> [Extracted page text data]:

==================================================

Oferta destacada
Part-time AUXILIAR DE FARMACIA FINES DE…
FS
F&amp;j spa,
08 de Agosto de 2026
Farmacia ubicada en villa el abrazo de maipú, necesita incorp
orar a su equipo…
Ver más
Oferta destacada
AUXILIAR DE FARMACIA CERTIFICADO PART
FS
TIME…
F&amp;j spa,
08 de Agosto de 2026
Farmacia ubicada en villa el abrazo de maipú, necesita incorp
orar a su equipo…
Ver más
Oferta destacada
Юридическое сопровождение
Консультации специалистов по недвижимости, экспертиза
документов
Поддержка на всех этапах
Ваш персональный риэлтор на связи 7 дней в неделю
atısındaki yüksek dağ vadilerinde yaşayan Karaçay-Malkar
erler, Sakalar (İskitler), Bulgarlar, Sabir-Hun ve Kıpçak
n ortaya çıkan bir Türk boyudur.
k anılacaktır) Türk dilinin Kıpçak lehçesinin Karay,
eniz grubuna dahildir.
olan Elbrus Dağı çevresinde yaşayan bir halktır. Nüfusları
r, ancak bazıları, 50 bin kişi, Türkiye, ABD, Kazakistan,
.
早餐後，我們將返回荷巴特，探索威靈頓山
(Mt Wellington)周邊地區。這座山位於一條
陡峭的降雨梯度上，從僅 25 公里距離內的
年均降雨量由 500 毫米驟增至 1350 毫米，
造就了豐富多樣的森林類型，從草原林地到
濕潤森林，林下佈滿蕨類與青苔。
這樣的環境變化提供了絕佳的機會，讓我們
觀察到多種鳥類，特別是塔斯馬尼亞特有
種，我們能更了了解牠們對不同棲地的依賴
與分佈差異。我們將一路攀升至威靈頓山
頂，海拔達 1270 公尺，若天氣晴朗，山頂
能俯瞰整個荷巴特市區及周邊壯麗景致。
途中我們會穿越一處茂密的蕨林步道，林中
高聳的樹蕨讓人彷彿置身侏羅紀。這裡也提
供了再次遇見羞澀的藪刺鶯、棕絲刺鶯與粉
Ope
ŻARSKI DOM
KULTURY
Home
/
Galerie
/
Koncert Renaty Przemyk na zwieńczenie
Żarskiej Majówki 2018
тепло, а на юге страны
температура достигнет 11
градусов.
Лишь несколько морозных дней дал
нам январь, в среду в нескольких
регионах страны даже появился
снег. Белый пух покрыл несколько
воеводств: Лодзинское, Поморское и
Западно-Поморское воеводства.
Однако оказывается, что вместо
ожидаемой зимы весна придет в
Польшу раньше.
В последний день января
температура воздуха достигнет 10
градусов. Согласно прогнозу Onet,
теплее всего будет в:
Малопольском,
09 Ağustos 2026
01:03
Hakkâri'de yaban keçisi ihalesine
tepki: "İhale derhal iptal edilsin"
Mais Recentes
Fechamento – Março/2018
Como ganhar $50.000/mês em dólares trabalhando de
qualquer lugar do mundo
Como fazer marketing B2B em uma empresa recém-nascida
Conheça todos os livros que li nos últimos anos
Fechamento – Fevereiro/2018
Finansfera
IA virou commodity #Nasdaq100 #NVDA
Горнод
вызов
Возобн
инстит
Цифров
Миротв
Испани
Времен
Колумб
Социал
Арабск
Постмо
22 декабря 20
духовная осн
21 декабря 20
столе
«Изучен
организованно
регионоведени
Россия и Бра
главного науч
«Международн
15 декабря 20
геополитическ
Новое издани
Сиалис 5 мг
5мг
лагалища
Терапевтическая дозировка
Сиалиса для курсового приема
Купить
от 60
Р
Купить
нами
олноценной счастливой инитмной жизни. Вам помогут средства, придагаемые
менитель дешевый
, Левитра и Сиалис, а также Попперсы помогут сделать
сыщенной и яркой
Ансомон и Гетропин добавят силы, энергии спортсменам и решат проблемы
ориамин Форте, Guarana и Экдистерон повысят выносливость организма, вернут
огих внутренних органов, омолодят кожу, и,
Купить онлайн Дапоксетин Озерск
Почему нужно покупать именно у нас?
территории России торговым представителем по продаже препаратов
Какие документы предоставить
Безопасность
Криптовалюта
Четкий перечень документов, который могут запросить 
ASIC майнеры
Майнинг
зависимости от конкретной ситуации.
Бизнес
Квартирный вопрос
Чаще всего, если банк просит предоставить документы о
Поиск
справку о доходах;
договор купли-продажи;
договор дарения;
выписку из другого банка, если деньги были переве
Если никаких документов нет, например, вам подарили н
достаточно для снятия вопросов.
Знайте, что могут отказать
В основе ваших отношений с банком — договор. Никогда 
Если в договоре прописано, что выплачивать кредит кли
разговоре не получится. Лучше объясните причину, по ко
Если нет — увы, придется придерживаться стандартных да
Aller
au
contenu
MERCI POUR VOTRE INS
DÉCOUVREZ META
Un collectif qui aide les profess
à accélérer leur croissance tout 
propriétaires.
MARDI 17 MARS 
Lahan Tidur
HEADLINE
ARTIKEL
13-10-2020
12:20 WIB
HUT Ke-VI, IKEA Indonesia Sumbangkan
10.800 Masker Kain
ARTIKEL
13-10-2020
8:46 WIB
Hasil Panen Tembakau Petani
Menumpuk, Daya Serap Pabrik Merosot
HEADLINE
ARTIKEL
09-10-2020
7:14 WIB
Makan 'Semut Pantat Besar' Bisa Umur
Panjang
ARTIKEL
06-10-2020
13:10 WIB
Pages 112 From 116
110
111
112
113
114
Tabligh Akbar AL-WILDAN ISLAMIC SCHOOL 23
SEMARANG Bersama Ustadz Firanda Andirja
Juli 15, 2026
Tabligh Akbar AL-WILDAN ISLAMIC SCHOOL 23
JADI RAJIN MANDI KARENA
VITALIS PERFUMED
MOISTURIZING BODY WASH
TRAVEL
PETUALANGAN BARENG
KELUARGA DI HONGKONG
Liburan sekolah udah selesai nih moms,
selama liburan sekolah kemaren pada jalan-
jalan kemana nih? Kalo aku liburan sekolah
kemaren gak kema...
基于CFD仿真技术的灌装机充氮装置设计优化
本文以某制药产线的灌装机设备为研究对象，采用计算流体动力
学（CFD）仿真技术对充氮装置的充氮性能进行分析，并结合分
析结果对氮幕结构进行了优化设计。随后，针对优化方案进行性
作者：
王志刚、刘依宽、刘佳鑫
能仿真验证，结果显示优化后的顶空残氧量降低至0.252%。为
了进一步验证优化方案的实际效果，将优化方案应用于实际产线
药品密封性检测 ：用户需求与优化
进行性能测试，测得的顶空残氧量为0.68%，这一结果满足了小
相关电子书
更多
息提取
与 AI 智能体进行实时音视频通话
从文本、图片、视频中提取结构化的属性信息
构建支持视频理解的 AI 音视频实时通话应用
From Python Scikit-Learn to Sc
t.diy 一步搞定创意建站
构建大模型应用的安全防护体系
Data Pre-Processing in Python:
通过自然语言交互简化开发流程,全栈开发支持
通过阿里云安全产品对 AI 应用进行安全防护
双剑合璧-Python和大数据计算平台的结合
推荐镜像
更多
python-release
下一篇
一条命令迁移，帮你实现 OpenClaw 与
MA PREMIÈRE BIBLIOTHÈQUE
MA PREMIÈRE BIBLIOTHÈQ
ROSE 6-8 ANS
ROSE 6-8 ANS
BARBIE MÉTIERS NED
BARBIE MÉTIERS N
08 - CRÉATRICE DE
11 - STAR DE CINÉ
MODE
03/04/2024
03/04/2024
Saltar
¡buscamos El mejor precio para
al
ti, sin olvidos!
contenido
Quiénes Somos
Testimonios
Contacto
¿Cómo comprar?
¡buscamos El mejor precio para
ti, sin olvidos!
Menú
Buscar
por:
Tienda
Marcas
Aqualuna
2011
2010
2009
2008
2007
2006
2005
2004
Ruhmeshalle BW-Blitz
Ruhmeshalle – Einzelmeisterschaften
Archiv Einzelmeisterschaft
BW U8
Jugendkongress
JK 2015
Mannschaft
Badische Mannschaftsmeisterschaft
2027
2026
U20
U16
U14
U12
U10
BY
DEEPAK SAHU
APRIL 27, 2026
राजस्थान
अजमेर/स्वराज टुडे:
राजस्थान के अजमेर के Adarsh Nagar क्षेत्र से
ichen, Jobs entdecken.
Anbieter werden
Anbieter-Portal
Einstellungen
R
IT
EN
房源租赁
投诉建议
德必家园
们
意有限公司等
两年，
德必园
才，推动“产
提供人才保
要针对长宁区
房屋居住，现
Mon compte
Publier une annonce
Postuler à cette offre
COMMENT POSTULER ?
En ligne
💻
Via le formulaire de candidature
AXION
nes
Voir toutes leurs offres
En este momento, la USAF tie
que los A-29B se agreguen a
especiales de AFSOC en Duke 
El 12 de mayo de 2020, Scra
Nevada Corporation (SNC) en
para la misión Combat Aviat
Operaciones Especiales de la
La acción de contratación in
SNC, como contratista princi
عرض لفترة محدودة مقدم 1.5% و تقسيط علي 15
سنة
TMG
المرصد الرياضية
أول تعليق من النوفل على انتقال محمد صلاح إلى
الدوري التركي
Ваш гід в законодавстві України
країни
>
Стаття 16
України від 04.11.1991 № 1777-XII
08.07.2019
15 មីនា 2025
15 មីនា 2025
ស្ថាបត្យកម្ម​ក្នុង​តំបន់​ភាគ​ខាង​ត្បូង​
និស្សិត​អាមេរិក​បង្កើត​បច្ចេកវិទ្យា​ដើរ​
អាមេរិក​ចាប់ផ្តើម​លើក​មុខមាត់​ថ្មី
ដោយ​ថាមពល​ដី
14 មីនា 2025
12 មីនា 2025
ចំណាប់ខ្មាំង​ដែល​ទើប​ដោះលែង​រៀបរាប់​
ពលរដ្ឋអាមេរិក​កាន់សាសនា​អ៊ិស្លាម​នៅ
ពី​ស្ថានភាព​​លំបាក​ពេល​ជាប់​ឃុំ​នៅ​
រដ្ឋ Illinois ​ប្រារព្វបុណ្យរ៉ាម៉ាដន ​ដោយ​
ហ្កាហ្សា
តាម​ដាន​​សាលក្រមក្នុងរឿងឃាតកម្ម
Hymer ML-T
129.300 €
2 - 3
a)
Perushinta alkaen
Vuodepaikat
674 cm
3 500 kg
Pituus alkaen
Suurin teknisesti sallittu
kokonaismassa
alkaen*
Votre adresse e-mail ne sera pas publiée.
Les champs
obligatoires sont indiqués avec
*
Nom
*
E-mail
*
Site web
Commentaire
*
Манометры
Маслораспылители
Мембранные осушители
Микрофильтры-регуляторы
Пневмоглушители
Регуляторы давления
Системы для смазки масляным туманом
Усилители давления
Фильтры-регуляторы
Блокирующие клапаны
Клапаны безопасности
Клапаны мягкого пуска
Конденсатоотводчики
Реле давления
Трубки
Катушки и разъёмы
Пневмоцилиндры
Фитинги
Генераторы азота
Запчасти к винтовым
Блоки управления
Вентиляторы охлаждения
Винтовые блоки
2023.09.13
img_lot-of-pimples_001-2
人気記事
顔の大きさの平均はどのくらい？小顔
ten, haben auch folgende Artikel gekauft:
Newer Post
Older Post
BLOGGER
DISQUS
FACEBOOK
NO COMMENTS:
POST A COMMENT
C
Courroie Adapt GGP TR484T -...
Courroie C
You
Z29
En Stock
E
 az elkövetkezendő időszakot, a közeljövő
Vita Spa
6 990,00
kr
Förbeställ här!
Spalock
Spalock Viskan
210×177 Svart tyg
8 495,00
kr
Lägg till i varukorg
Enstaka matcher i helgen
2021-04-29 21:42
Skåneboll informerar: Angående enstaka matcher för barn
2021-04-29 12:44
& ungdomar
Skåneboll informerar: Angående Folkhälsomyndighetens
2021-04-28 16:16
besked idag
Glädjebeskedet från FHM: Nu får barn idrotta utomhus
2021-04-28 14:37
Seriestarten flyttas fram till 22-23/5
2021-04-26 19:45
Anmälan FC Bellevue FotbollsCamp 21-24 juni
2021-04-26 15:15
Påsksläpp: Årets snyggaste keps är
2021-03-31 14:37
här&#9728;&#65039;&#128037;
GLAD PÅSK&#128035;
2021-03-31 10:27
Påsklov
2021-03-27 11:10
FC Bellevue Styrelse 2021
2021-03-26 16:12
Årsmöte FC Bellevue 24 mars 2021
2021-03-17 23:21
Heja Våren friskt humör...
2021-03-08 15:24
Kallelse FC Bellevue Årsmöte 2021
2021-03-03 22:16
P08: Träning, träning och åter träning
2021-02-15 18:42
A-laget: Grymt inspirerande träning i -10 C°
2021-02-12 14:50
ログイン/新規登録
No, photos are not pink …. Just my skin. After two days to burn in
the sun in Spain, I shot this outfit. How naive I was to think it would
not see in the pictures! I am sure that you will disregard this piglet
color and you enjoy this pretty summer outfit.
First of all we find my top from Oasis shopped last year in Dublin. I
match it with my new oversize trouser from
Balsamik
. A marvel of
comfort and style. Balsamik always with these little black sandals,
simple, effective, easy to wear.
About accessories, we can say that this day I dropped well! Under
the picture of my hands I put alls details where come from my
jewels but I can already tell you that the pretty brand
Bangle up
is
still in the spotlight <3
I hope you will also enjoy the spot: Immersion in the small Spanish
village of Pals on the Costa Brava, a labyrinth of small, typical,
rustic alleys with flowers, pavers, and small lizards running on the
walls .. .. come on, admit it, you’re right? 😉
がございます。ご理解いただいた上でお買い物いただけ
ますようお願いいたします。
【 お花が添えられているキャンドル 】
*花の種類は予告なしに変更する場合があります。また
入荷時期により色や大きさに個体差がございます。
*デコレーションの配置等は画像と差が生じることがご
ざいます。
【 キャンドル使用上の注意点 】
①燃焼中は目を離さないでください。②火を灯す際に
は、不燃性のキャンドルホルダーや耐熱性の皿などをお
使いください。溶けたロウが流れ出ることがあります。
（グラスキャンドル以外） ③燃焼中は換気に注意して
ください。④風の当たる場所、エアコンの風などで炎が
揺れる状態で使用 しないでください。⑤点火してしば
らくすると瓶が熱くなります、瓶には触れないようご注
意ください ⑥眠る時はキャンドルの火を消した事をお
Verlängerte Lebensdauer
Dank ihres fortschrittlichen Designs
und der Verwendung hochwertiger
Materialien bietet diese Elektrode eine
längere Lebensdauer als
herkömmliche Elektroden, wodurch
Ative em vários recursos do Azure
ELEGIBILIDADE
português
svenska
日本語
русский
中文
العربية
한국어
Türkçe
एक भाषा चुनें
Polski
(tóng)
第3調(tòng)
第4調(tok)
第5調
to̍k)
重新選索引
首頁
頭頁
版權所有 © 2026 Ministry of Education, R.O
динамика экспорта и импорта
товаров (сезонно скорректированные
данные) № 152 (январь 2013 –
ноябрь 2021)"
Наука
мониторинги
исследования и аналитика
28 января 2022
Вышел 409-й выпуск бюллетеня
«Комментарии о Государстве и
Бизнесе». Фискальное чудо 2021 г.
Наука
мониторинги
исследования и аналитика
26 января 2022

==================================================

For the data above, give the number of lines in which the word "дней" appears, and nothing more.

> [Expected answer]:
2